Now that I have spent a year in the US, I realize that I miss a whole lot about Nigeria too! I don’t think my heart will ever be wholly in one place again. I will always have a part of my heart on the other side of the globe no matter which side of the ocean I find myself. Here is my list of what I miss about my home in Nigeria when I am in the States:
• The deep friendships I have developed. When you live in chaos and endure hardships with people, you develop a unique deep bond that is rich.
• The openness of Nigerian culture. I hardly ever shut my front door in Nigeria. Friends are always stopping by to visit and food is always ready to be shared.
• Adventure! Life in Nigeria is often hard, but never boring. Every day holds a new adventure just waiting to be experienced.

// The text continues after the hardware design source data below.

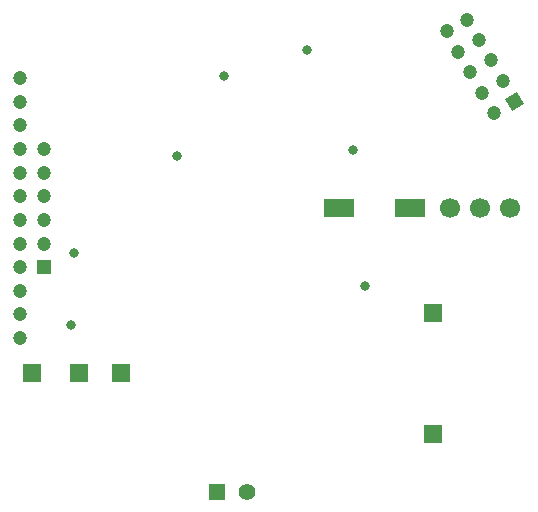
<source format=gbr>
%FSLAX46Y46*%
G04 Gerber Fmt 4.6, Leading zero omitted, Abs format (unit mm)*
G04 Created by KiCad (PCBNEW (2014-jul-16 BZR unknown)-product) date Tue 19 Aug 2014 14:32:49 CST*
%MOMM*%
G01*
G04 APERTURE LIST*
%ADD10C,0.150000*%
%ADD11R,1.397000X1.397000*%
%ADD12C,1.397000*%
%ADD13C,1.700000*%
%ADD14R,2.500000X1.500000*%
%ADD15C,1.200000*%
%ADD16R,1.200000X1.200000*%
%ADD17R,1.500000X1.500000*%
%ADD18C,0.800000*%
G04 APERTURE END LIST*
D10*
D11*
X198730000Y-124000000D03*
D12*
X201270000Y-124000000D03*
D13*
X223500000Y-100000000D03*
X220960000Y-100000000D03*
X218420000Y-100000000D03*
D14*
X209000000Y-100000000D03*
X215000000Y-100000000D03*
D15*
X184000000Y-101000000D03*
X184000000Y-103000000D03*
D16*
X184000000Y-105000000D03*
D15*
X184000000Y-99000000D03*
X184000000Y-97000000D03*
X184000000Y-95000000D03*
X182000000Y-95000000D03*
X182000000Y-97000000D03*
X182000000Y-99000000D03*
X182000000Y-101000000D03*
X182000000Y-103000000D03*
X182000000Y-105000000D03*
X221866025Y-87500000D03*
X222866025Y-89232051D03*
D10*
G36*
X224685640Y-91183717D02*
X223646410Y-91783717D01*
X223046410Y-90744487D01*
X224085640Y-90144487D01*
X224685640Y-91183717D01*
X224685640Y-91183717D01*
G37*
D15*
X220866025Y-85767949D03*
X219866025Y-84035898D03*
X218133975Y-85035898D03*
X219133975Y-86767949D03*
X220133975Y-88500000D03*
X221133975Y-90232051D03*
X222133975Y-91964102D03*
X182000000Y-89000000D03*
X182000000Y-91000000D03*
X182000000Y-93000000D03*
X182000000Y-107000000D03*
X182000000Y-109000000D03*
X182000000Y-111000000D03*
D17*
X183000000Y-114000000D03*
X187000000Y-114000000D03*
X190600000Y-114000000D03*
X217000000Y-119100000D03*
X217000000Y-108900000D03*
D18*
X186600000Y-103800000D03*
X199300000Y-88800000D03*
X210200000Y-95100000D03*
X195300000Y-95600000D03*
X211200000Y-106600000D03*
X186300000Y-109900000D03*
X206300000Y-86600000D03*
M02*

</source>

• The front row seat. I do get to see God work in incredible ways in the US, and I have to say this last year in the US has been nothing short of miraculous in our lives, but the spiritual battle in Nigeria is exciting. We are seeing people come out of such darkness and we get to see so many miraculous conversions that I feel like I have the best seat in the house for God’s work in this world!
• The blunt honesty of Nigerians! I first hated it. No one likes to be told to your face when you have gained weight. But, in contrast to our politically correct America, Nigerian honesty is refreshing!
• Raw reality. In America we mask reality all the time. People die with so much pain meds that people meet death with numbness. We put makeup on corpses to make death look beautiful. We justify our sins and hide our hurts behind closed doors. In Nigeria, life is raw. We see death as it is and we see hurts all around us. This may not sound like a good thing, but it is. It keeps us focused on and grateful for the promise of the next world. The raw reality around us allows us to step into each other’s lives in a way we do not often see in America. We get the honor of being the hands and feet of Jesus to those around us and we get the privilege of having others be that for us.
• The joy. Nigerian are incredibly joyful people. I hardly go a day in Nigeria without seeing a Nigerian woman dancing in joy over something. Nigerians are grateful even when they have little and this makes me more grateful.
• My many kids! At Grace Gardens, I am mommy Missy and I love it! I love so many kids and women as if they are my flesh and blood children and when I am away, my heart breaks from the desire to see them again.
Looking at my lists, I have decided that yes, I tried really hard to sacrifice for God when I left for Nigeria, but God gave me much more than I ever gave Him. The things I give up, for the most part, seem so superficial in light of the things I have received. It is a blessing to be in the service of the Most High God! I find it a privilege to give to God and I find it humbling how much He gives to me. I don’t have a nice house in America, but I have the privilege of feeling at home in two different countries. I hope that is if there is anyone reading this who is thinking about stepping out in faith to follow God, but they are afraid to let go of where they are now, I pray that you will be encouraged to let go today. John and I were so afraid to let go of what we had in America, and now I Laugh at that fear. Our God is so generous to us, but often our fists are too tightly held to our own desires to be able to grasp the blessing God is offering us.